The time-to-first-event method has been commonly used for the analysis of composite endpoints; however, it has the inherent limitation of treating all contributory endpoints as having equal severity and only gives weight to the first endpoint encountered in time. Thus, non-fatal events that occurred earlier have more impact than more serious events such as stroke or death that occur later. Furthermore, death may preclude or render impossible the observation of non-fatal events.
Over the last decade, several novel statistical methods have been proposed to overcome these limitations. These methods consider all events occurring until follow-up, incorporate the severity of clinical events, and account for the competing risk nature of different events2,3,4,5,6,7,8,9,10,11.
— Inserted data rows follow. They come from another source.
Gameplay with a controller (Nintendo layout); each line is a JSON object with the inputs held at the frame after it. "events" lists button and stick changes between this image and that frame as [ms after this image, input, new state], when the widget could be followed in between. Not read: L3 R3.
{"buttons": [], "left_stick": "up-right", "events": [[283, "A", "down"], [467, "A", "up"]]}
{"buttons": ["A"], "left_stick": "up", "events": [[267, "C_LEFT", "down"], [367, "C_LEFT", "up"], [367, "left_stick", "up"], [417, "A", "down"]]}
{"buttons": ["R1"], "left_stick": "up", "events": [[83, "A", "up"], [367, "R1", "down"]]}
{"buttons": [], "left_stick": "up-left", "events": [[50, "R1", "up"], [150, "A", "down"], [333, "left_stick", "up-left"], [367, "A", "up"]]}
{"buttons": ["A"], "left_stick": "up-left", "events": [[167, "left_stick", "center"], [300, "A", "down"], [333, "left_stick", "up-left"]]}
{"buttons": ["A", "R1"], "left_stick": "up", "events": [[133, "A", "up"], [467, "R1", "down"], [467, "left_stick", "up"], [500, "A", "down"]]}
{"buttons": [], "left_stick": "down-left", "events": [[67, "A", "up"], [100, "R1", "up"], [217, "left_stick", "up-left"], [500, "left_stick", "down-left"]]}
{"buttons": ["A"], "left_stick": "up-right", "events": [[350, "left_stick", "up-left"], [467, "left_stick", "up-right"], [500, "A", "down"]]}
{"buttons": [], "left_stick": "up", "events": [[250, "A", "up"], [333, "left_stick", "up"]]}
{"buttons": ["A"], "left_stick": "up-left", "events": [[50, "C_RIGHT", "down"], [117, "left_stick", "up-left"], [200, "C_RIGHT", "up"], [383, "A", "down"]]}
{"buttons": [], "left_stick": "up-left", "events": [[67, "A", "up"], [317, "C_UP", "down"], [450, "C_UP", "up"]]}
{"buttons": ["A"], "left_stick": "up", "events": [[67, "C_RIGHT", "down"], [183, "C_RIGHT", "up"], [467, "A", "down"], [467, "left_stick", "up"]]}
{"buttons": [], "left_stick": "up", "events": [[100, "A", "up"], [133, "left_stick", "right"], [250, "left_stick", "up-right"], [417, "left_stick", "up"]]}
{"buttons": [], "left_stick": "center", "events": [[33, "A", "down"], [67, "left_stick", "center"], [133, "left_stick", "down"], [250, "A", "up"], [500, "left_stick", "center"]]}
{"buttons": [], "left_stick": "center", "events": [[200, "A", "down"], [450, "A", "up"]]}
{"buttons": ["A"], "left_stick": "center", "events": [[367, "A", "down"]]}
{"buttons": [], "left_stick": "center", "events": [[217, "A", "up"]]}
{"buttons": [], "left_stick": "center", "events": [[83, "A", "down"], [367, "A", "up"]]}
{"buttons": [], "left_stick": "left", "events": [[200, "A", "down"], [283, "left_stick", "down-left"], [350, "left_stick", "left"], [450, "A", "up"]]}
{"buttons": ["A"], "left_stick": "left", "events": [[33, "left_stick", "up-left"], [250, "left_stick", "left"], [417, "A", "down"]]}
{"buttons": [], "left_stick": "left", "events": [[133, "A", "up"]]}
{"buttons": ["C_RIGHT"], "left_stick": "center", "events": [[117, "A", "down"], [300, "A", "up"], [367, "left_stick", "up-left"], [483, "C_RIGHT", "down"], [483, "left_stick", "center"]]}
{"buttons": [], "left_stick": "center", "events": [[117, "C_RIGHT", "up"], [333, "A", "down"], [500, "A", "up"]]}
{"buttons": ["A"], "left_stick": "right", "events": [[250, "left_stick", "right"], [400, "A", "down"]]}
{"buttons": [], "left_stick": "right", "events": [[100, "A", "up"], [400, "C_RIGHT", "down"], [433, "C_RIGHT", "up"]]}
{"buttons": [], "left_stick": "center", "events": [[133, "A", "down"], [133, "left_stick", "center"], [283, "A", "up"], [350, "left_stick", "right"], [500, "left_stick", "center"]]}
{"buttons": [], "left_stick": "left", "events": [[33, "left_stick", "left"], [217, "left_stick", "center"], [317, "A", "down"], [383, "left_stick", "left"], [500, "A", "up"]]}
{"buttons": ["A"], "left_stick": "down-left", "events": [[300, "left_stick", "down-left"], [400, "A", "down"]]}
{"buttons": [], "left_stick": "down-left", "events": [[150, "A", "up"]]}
We aimed to review the different statistical methods other than the traditional time-to-first-event analysis, including win ratio analysis, competing risk regression, negative binomial regression, Andersen-Gill regression, and weighted composite endpoint (WCE) analysis (Figure 1).
Statistical approaches
WIN RATIO ANALYSIS
Win ratio analysis was introduced by Pocock et al in 2012 and is a rank-based method, which puts more emphasis on the most clinically important component of the composite endpoints by ranking the constituent components2. This analysis requires four steps: 1) ranking events by their severity, 2) making patient pairs, 3) deciding on a winner in each patient pair, and 4) calculation of the win ratio.
First, the components of the composite endpoint are ranked on the basis of their perceived severity. Second, the concept is to match patients with a different treatment assignment based on their individual risk estimates. Pocock et al proposed estimating a composite risk score for each patient based on pre-selected baseline prognostic factors3. Patients in the experimental treatment arm are matched to patients with a similar risk score in the control arm on the condition that the follow-up durations do not differ greatly (Figure 2A-1). When the number of patients in the two groups differs, some patients are randomly excluded to equalise the number of patients in both groups.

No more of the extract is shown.